To identify infant and maternal characteristics associated with the pace of progression from the first oral feeding to complete oral feeding.

SUBJECTS:

One hundred forty-two stable premature infants who were fully or partially gavage feeding immediately after birth (29 to 34 weeks gestational age at birth).

DESIGN:

Exploratory secondary analysis.

METHODS:

Data are from an ongoing randomized clinical trial of a developmental maternally administered intervention (Hospital to Home Transition–Optimizing Premature Infant's Environment) for mother-infant dyads at high social-environmental risk.

MAIN OUTCOME MEASURES:

Oral feeding progression (transition time from the first attempt to complete oral feeding).

SAMPLE CHARACTERISTICS:

The convenience sample of preterm infants consisted of 48.6% male infants; the mean gestational age at birth was 32.4 weeks and mean birth weight 1787 g; and African American mothers (47.9%; n = 80) and Latina mothers (52.1%; n = 83).

PRINCIPLE RESULTS:

Multivariable linear regression results showed that, on average, the number of days for infants of Latina mothers to achieve complete oral feeding was 2.43 days more than for infants of African American mothers.

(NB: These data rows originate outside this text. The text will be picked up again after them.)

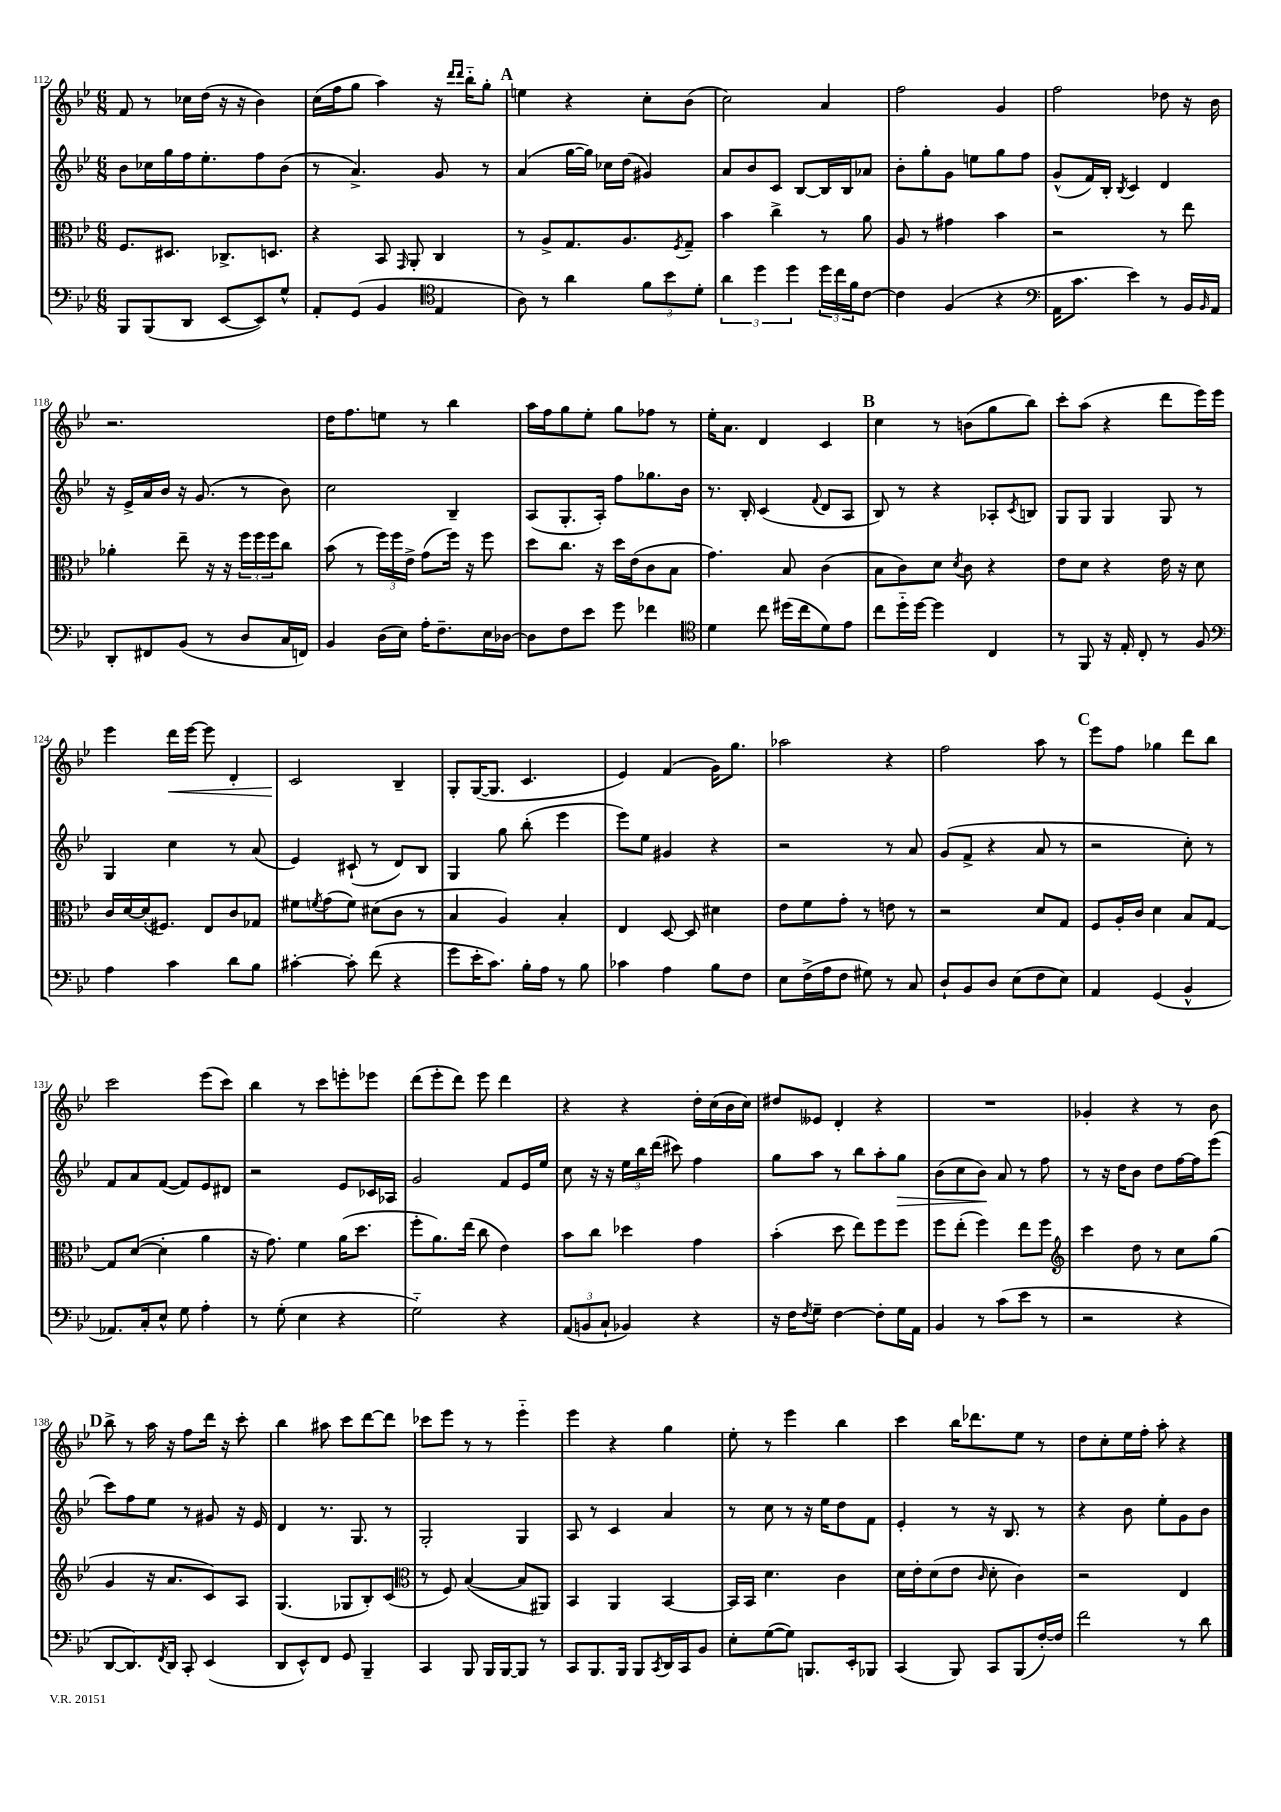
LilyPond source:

<<
\new StaffGroup <<
\new Staff = "s0" {
    \clef treble \key bes \major \numericTimeSignature \time 6/8
    f'8 r8 ces''16 d''16( r16 r16 bes'4) |
    c''16( f''16 g''8 a''4) r16 \grace { d'''16 d'''16 } bes''16-_ g''8-. |
    \mark \markup { \bold "A" } e''4 r4 c''8-. bes'8( |
    c''2) a'4 |
    f''2 g'4 |
    f''2 des''8 r16 bes'16 |
    r2. |
    d''16 f''8. e''8 r8 bes''4 |
    a''16 f''16 g''8 ees''8-. g''8 fes''8 r8 |
    ees''16-. a'8. d'4 c'4 |
    \mark \markup { \bold "B" } c''4 r8 b'8( g''8 bes''8) |
    c'''8-. a''8( r4 d'''8 ees'''16) ees'''16 |
    ees'''4 d'''16\< ees'''16~ ees'''8 d'4-. |
    c'2\! bes4-- |
    g8-. g16~( g8. c'4. |
    ees'4) f'4( g'16) g''8. |
    aes''2 r4 |
    f''2 a''8 r8 |
    \mark \markup { \bold "C" } ees'''8 f''8 ges''4 d'''8 bes''8 |
    c'''2 ees'''8( c'''8) |
    bes''4 r8 c'''8 e'''8-. ees'''8 |
    d'''8( ees'''8-. d'''8) ees'''8 d'''4 |
    r4 r4 d''16-. c''16( bes'16 c''16) |
    dis''8 eeses'8 d'4-. r4 |
    R2. |
    ges'4-. r4 r8 bes'8 |
    \mark \markup { \bold "D" } bes''8-> r8 a''16 r16 f''8 d'''16 r16 c'''8-. |
    bes''4 ais''8 c'''8 d'''8~ d'''8 |
    ces'''8 ees'''8 r8 r8 ees'''4-_ |
    ees'''4 r4 g''4 |
    ees''8-. r8 ees'''4 bes''4 |
    c'''4 bes''16 des'''8. ees''8 r8 |
    d''8 c''8-. ees''16 f''16-. a''8-. r4 \bar "|." |
}
\new Staff = "s1" {
    \clef treble \key bes \major \numericTimeSignature \time 6/8
    bes'8 ces''16 g''16 f''16 ees''8.-. f''8 bes'8( |
    r8 a'4.->) g'8 r8 |
    \mark \markup { \bold "A" } a'4( g''16~ g''16) ces''16 d''16( gis'4) |
    a'8 bes'8 c'8 bes8~ bes16 bes16 aes'8 |
    bes'8-. g''8-. g'8 e''8 g''8 f''8 |
    g'8-^( f'16) bes16-. \acciaccatura { bes8 } c'4 d'4 |
    r16 ees'16-> a'16 bes'16 r16 g'8.( r8 bes'8) |
    c''2 bes4-- |
    a8( g8.-. a16-.) f''8 ges''8. bes'16 |
    r8. bes16-. c'4( \appoggiatura { f'8 } d'8 a8 |
    \mark \markup { \bold "B" } bes8) r8 r4 aes8-. \acciaccatura { c'8 } b8 |
    g8 g8 g4 g8 r8 |
    g4 c''4 r8 a'8( |
    ees'4) cis'8-!( r8 d'8) bes8 |
    g4 g''8 bes''8-.( ees'''4 |
    ees'''8) ees''8 gis'4 r4 |
    r2 r8 a'8 |
    g'8( f'8-> r4 a'8 r8 |
    \mark \markup { \bold "C" } r2 c''8-.) r8 |
    f'8 a'8 f'8~( f'8) ees'8 dis'8 |
    r2 ees'8 ces'16 aes16 |
    g'2 f'8 ees'16 ees''16 |
    c''8 r16 r16 \tuplet 3/2 { ees''16 bes''16 d'''16( } cis'''8) f''4 |
    g''8 a''8 r8 bes''8 a''8-. g''8\> |
    bes'8( c''8 bes'8\!) a'8 r8 f''8 |
    r8 r16 d''16 bes'8 d''8 f''16~ f''16 ees'''8( |
    \mark \markup { \bold "D" } c'''8) f''8 ees''8 r8 gis'8 r16 ees'16 |
    d'4 r8. g8. r8 |
    g2-. g4 |
    a8 r8 c'4 a'4 |
    r8 c''8 r8 r16 ees''16 d''8 f'8 |
    ees'4-. r8 r16 bes8. r8 |
    r4 bes'8 ees''8-. g'8 bes'8 \bar "|." |
}
\new Staff = "s2" {
    \clef alto \key bes \major \numericTimeSignature \time 6/8
    f8. dis8. ces8.-> d8. |
    r4 bes,8 \grace { g,16 } a,8-. c4 |
    \mark \markup { \bold "A" } r8 a8-> g8. a8. \acciaccatura { f8 } g8-- |
    bes'4 c''4-> r8 a'8 |
    a8 r8 gis'4 bes'4 |
    r2 r8 ees''8 |
    aes'4-. ees''8-- r16 r16 \tuplet 3/2 { f''16 f''16 f''16 } c''8 |
    bes'8( r8 \tuplet 3/2 { f''16) f''16 ees'16-> } g'8( f''16) r16 f''8 |
    d''8 c''8. r16 d''16 ees'16( c'8 bes8 |
    g'4.) bes8 c'4( |
    \mark \markup { \bold "B" } bes8 c'8) d'8 \acciaccatura { d'8 } c'8 r4 |
    ees'8 d'8 r4 ees'16 r16 d'8 |
    c'16 d'16~ d'16-.( fis8.) ees8 c'8 ges8 |
    fis'8 \acciaccatura { f'8 } g'8( f'8) dis'8( c'8 r8 |
    bes4 a4) bes4-. |
    ees4 d8~ d8 dis'4 |
    ees'8 f'8 g'8-. r8 e'8 r8 |
    r2 d'8 g8 |
    \mark \markup { \bold "C" } f8 a16-. c'16 d'4 bes8 g8~ |
    g8 d'8~( d'4-. a'4 |
    r16 g'8.) f'4 a'16( d''8. |
    f''8-. a'8.) ees''16( c''8 ees'4) |
    bes'8 c''8 des''4 g'4 |
    bes'4-.( d''8 ees''8) f''8 f''8 |
    f''8 ees''8-.( f''4) ees''8 f''8 |
    \clef treble c'''4 d''8 r8 c''8 g''8( |
    \mark \markup { \bold "D" } g'4 r16 a'8. c'8) a8 |
    g4.( ges8 bes8-.) c'8( |
    \clef alto r8 f8) bes4~( bes8 ais,8) |
    bes,4 a,4 bes,4~ |
    bes,16 bes,16 d'4. c'4 |
    d'16 ees'16-. d'8( ees'8 \grace { c'16 } d'8-. c'4) |
    r2 ees4 \bar "|." |
}
\new Staff = "s3" {
    \clef bass \key bes \major \numericTimeSignature \time 6/8
    bes,,8 bes,,8( d,8 ees,8~ ees,8) g8-^ |
    a,8-. g,8( bes,4 \clef tenor ees4 |
    \mark \markup { \bold "A" } a8) r8 a'4 \tuplet 3/2 { f'8 bes'8 d'8-. } |
    \tuplet 3/2 { a'4 d''4 d''4 } \tuplet 3/2 { d''16 c''16 f'16 } c'8~ |
    c'4 f4( r4 |
    \clef bass a,16 c'8. ees'4) r8 bes,16 \grace { bes,16 } a,16 |
    d,8-. fis,8 bes,8( r8 d8 c16 f,16) |
    bes,4 d16( ees16) a16-. f8.-- ees16 des16~ |
    des8 f8 ees'8 g'8 fes'4 |
    \clef tenor d'4 c''8 dis''16( c''16 d'8) ees'8 |
    \mark \markup { \bold "B" } c''8 d''16-_ d''16~ d''4 c4 |
    r8 f,8 r16 ees16-. c8-. r8 f8 |
    \clef bass a4 c'4 d'8 bes8 |
    cis'4~-. cis'8-. f'8( r4 |
    g'8 ees'16-. c'8.) bes16-. a16 r8 bes8 |
    ces'4 a4 bes8 f8 |
    ees8 f16->( a16 f8 gis8) r8 c8 |
    d8-! bes,8 d8 ees8( f8 ees8) |
    \mark \markup { \bold "C" } a,4 g,4( bes,4-^ |
    aes,8.) c16-. ees8-^ g8 a4-. |
    r8 g8-.( ees4 r4 |
    g2-_) r4 |
    \tuplet 3/2 { a,8( b,8 c8-! } bes,4) r4 |
    r16 f16 \acciaccatura { f8 } g8-- f4~ f8-. g16 a,16 |
    bes,4 r8 c'8( ees'8 r8 |
    r2 r4 |
    \mark \markup { \bold "D" } d,8~ d,8.) \acciaccatura { f,8 } d,16 c,8-. ees,4( |
    d,8 ees,8-^) f,8 g,8 bes,,4-- |
    c,4 bes,,8 bes,,16 bes,,16~ bes,,8 r8 |
    c,8 bes,,8. bes,,16 bes,,8 \acciaccatura { c,8 } d,16 c,16 bes,8 |
    ees8-. g8~( g8) b,,8. ees,16-. bes,,8 |
    c,4( bes,,8) c,8 bes,,8( f16~-.) f16 |
    f'2 r8 d'8 \bar "|." |
}
>>
>>
\layout { \context { \Score currentBarNumber = #112 } }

In addition, lower birth weight and lower postmenstrual age at first oral feeding were associated with longer feeding progression. Higher infant morbidity was correlated with longer feeding progression.

CONCLUSION:

Infants with Latina mothers, lower birth weight, lower postmenstrual age at first oral feeding, and higher morbidity scores had a longer transition from first to complete oral feeding. Identification of infants at risk for delayed transition from first to complete oral feeding may allow for the development and testing of appropriate interventions that support the transition from gavage to complete oral feeding.